__DATA SUPPLIED__:
════════════════

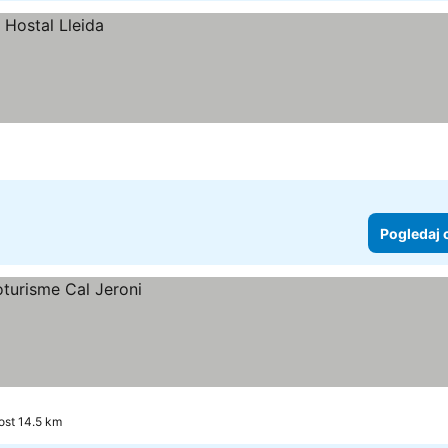
Pogledaj 
ost 14.5 km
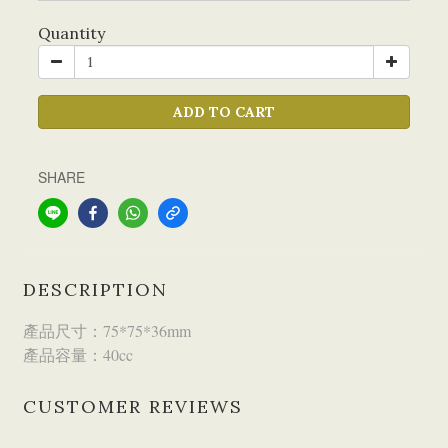
Quantity
ADD TO CART
SHARE
DESCRIPTION
產品尺寸：75*75*36mm
產品容量：40cc
CUSTOMER REVIEWS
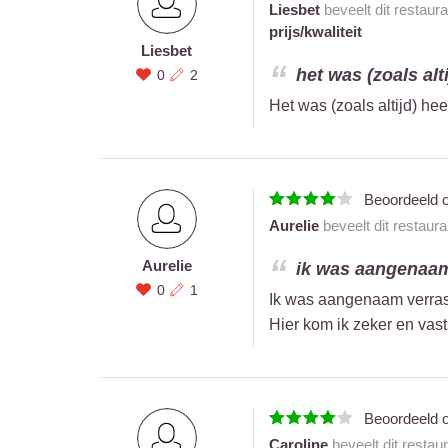
Liesbet
beveelt dit restaur
prijs/kwaliteit
Liesbet
het was (zoals alti
0
2
Het was (zoals altijd) he
Beoordeeld 
Aurelie
beveelt dit restaur
Aurelie
ik was aangenaam 
0
1
Ik was aangenaam verrast
Hier kom ik zeker en vast
Beoordeeld 
Caroline
beveelt dit restau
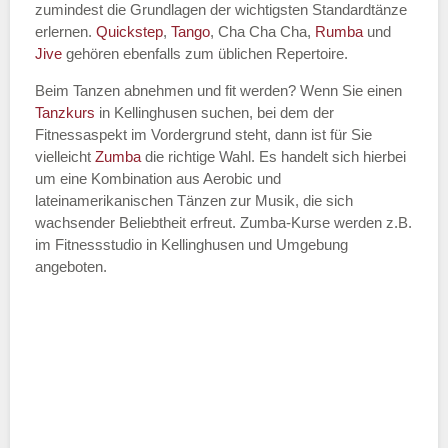
zumindest die Grundlagen der wichtigsten Standardtänze
erlernen.
Quickstep
,
Tango
, Cha Cha Cha,
Rumba
und
Jive
gehören ebenfalls zum üblichen Repertoire.
Beim Tanzen abnehmen und fit werden? Wenn Sie einen
Tanzkurs
in Kellinghusen suchen, bei dem der
Fitnessaspekt im Vordergrund steht, dann ist für Sie
vielleicht
Zumba
die richtige Wahl. Es handelt sich hierbei
um eine Kombination aus Aerobic und
lateinamerikanischen Tänzen zur Musik, die sich
wachsender Beliebtheit erfreut. Zumba-Kurse werden z.B.
im Fitnessstudio in Kellinghusen und Umgebung
angeboten.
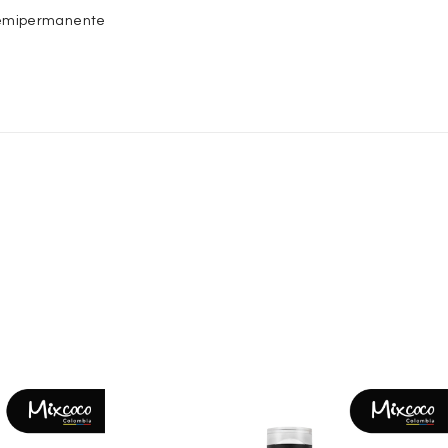
emipermanente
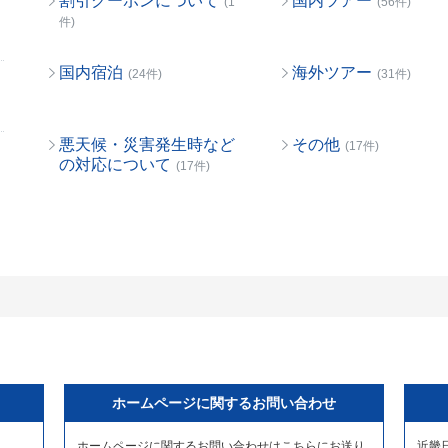
割引クーポンについて
国内ツアー
(1
(56件)
件)
国内宿泊
海外ツアー
(24件)
(31件)
悪天候・災害発生時など
その他
(17件)
の対応について
(17件)
ホームページに関するお問い合わせ
ホームページに関するお問い合わせはこちらにお送り
近畿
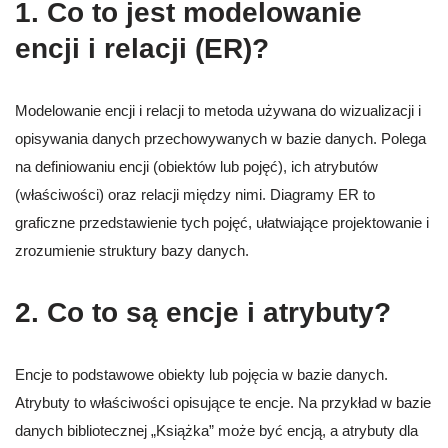
1. Co to jest modelowanie
encji i relacji (ER)?
Modelowanie encji i relacji to metoda używana do wizualizacji i
opisywania danych przechowywanych w bazie danych. Polega
na definiowaniu encji (obiektów lub pojęć), ich atrybutów
(właściwości) oraz relacji między nimi. Diagramy ER to
graficzne przedstawienie tych pojęć, ułatwiające projektowanie i
zrozumienie struktury bazy danych.
2. Co to są encje i atrybuty?
Encje to podstawowe obiekty lub pojęcia w bazie danych.
Atrybuty to właściwości opisujące te encje. Na przykład w bazie
danych bibliotecznej „Książka” może być encją, a atrybuty dla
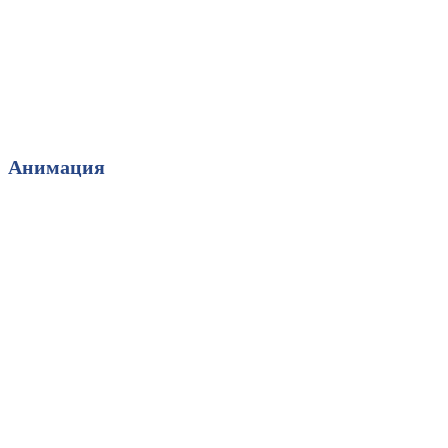
Анимация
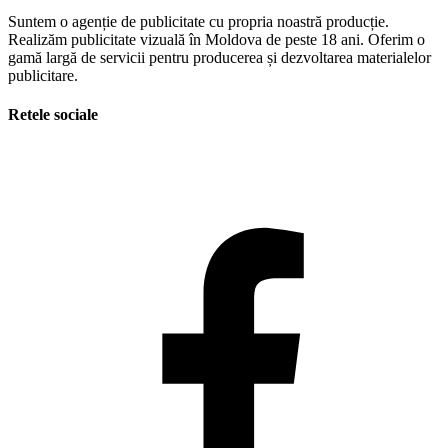
Suntem o agenție de publicitate cu propria noastră producție.
Realizăm publicitate vizuală în Moldova de peste 18 ani. Oferim o
gamă largă de servicii pentru producerea și dezvoltarea materialelor
publicitare.
Retele sociale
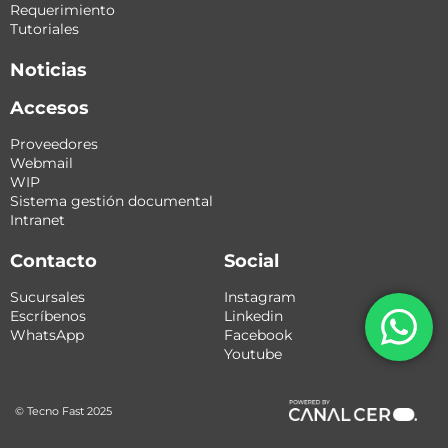
Requerimiento
Tutoriales
Noticias
Accesos
Proveedores
Webmail
WIP
Sistema gestión documental
Intranet
Contacto
Social
Sucursales
Instagram
Escríbenos
Linkedin
WhatsApp
Facebook
Youtube
© Tecno Fast 2025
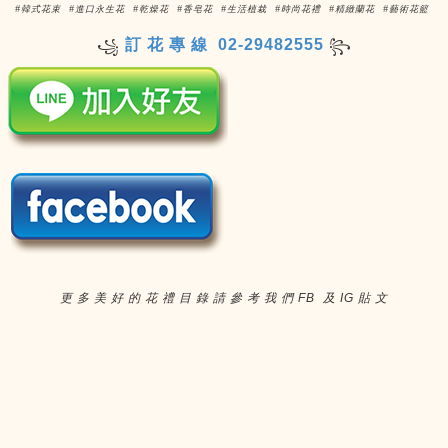
#韓式花束 #進口永生花 #乾燥花 #香皂花 #生活植栽 #時尚花禮 #精緻蘭花 #藝術花籃
訂 花 專 線 02-29482555
꧁
꧂
更 多 美 好 的 花 禮 目 錄 請 參 考 我 們 FB 及 IG 貼 文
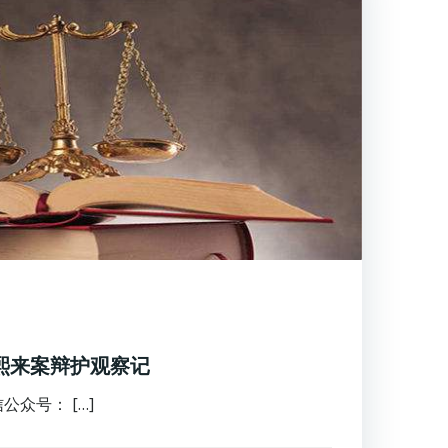
薄熙来案辩护观察记
众号： […]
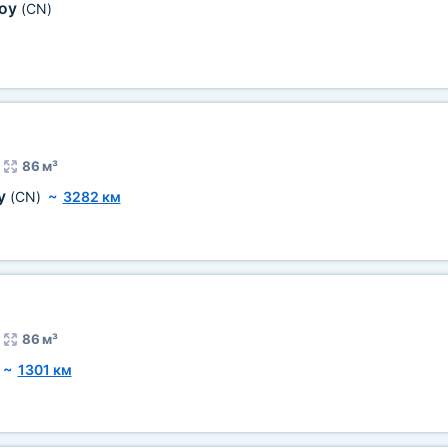
коу
(CN)
86 м³
у
(CN)
~
3282 км
86 м³
~
1301 км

════════════════

__EXERCISE__: Substitute "Facebook" for "FB" in the items, starting with the line that contains "#韓式花束 #進口永生花 #乾燥花" and going on through the end of the items. Reproduce those lines with all other wording unchanged, and leave the pictures out.

__WRITTEN ANSWER__:
#韓式花束 #進口永生花 #乾燥花 #香皂花 #生活植栽 #時尚花禮 #精緻蘭花 #藝術花籃
訂 花 專 線 02-29482555
꧁
꧂
更 多 美 好 的 花 禮 目 錄 請 參 考 我 們 Facebook 及 IG 貼 文
薄熙来案辩护观察记
众号： […]
коу
(CN)
86 м³
у
(CN)
~
3282 км
86 м³
~
1301 км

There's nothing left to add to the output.